Clinical Example Highlights Critical Missing Piece
The following clinical example of insufficient documentation serves to highlight the critical missing piece of most clinical documentation improvement programs.
- Clinical Example
- A hospital was paid $10,433 for total hip replacement surgery. The CERT contractor concluded that the documentation in the beneficiary’s medical record was insufficient to support the need for the surgery. Specifically, the record did not contain information on the types of treatment that had been tried before surgery, a pathology note to support statements in the record, or a preoperative x-ray documenting the extent of osteoarthritis of the hip. As a result, the CERT contractor denied the total payment.
Analyzing this case on the surface, the medical necessity for inpatient stay was established on the basis of total hip replacement surgery is traditionally considered an inpatient procedure, given the nature of the surgery and the need for recovery and initial physical therapy prior to discharge. What is not established in and of itself is the medical necessity for performing the procedure, leading to a very painful financial recoupment from the facility of $10,433 for the total hip replacement.

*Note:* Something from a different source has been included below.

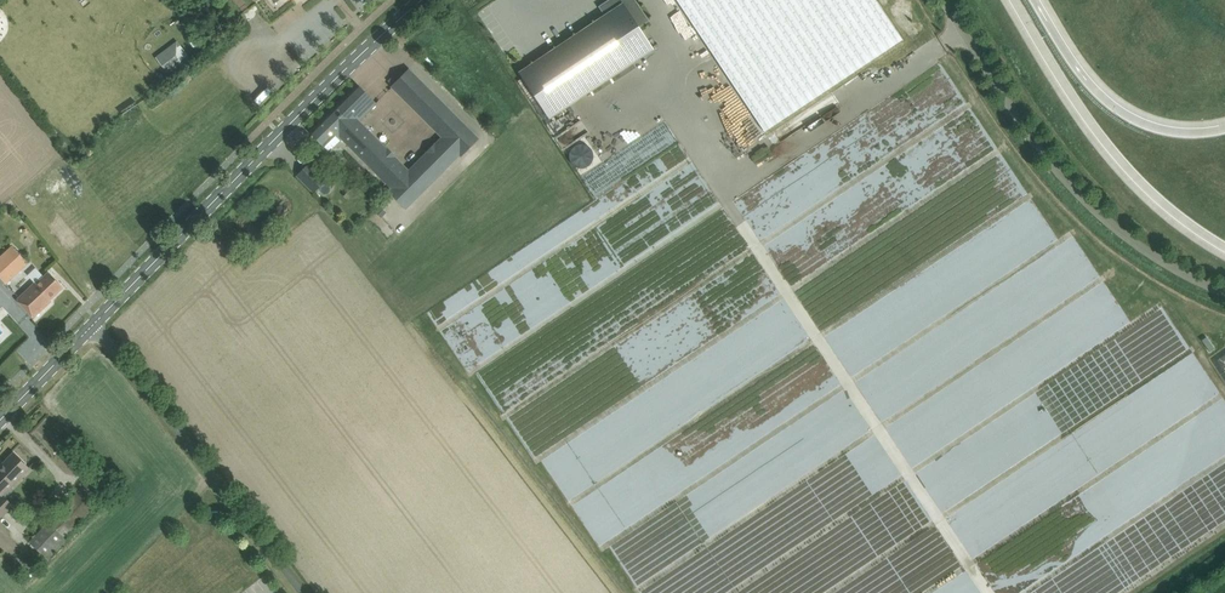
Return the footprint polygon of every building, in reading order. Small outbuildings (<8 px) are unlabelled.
[(521,73),(549,115),(651,47),(637,27),(647,20),(634,0),(610,0),(601,6),(607,16),(521,73)] [(764,131),(902,39),(876,0),(677,0),(764,131)] [(155,54),(164,69),(188,56),(179,40),(155,54)] [(342,138),(348,145),(391,188),(388,191),(406,209),(460,155),(461,157),(480,138),(409,68),(390,86),(441,137),(409,169),(387,147),(386,148),(366,128),(356,138),(349,131),(377,104),(358,85),(310,133),(324,146),(335,135),(340,140),(342,138)] [(570,153),(569,155),(569,157),(570,159),(570,160),(571,162),(572,164),(573,165),(574,166),(575,166),(576,167),(577,167),(579,168),(580,168),(582,168),(583,168),(584,168),(586,167),(587,166),(588,166),(589,165),(590,164),(591,163),(592,162),(592,161),(593,159),(593,158),(593,156),(594,155),(593,154),(593,153),(593,151),(592,150),(591,149),(590,148),(589,147),(588,146),(587,145),(586,145),(585,144),(584,144),(583,144),(581,144),(580,144),(579,144),(578,144),(577,144),(576,145),(575,145),(574,146),(573,147),(572,148),(572,149),(571,149),(570,151),(570,152),(570,153)] [(309,163),(297,175),(314,192),(326,180),(309,163)] [(7,283),(29,262),(14,245),(0,258),(0,275),(7,283)] [(50,299),(63,287),(49,272),(36,284),(35,283),(17,299),(34,317),(51,300),(50,299)] [(2,494),(0,497),(0,514),(4,518),(16,505),(3,493),(29,467),(23,461),(14,452),(0,467),(0,492),(2,494)] [(30,543),(50,562),(70,541),(68,538),(101,504),(83,487),(30,543)]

The missing piece entails clinical documentation beyond establishment of clinical diagnoses throughout the record. Pertinent clinical information to be incorporated into the clinical documentation from Emergency Room admission through discharge include severity of patient signs and symptom upon admission, provisional diagnoses at the time of admission, physician clinical decision-making and undertaken risk stratification, ancillary care staff interventions carried out, patient response or lack thereof to medical treatment, significance of abnormal laboratory and other diagnostic test results, conservative therapy attempted prior to decision for surgery, all necessary in the clinical confirmation of the physician’s clinical diagnoses that are being clarified by the clinical documentation improvement specialists as part of the clinical documentation improvement program. This clinical confirmation of clinical diagnoses provided by the physician is essential in light of the trend of third party payer medical directors second guessing attending physician clinical judgment by downplaying and disputing clinical conclusions established by the physician in the form of diagnoses supplied throughout and at the conclusion of the stay.

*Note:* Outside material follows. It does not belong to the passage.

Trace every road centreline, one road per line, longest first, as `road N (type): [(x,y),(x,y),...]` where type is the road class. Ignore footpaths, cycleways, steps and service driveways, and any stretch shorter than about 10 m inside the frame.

The Expanded Goal of the Clinical Documentation Improvement Program
An expanded goal of any clinical documentation improvement program is to bring to the forefront a complete and accurate picture of the patient stay from admissions through discharge. This complete and accurate picture establishment, by definition, requires a mindset change on the part of all parties involved in the care of the patient, including that of the physicians and the clinical documentation improvement specialists. If you already have invested in a clinical documentation improvement program that is effective and operating smoothly, one needs to ask the question of whether the clinical documentation in its current format will suffice as relates to medical necessity determinations and allegations of insufficient documentation. While diagnoses clarifications are essential for accurate ICD-9 code and MS-DRG assignment, truly complete and accurate clinical documentation forms the basis for an insurance policy that serves to preserve revenue integrity from prospective and retrospective third party payer denials and potential payment denials and recoupments.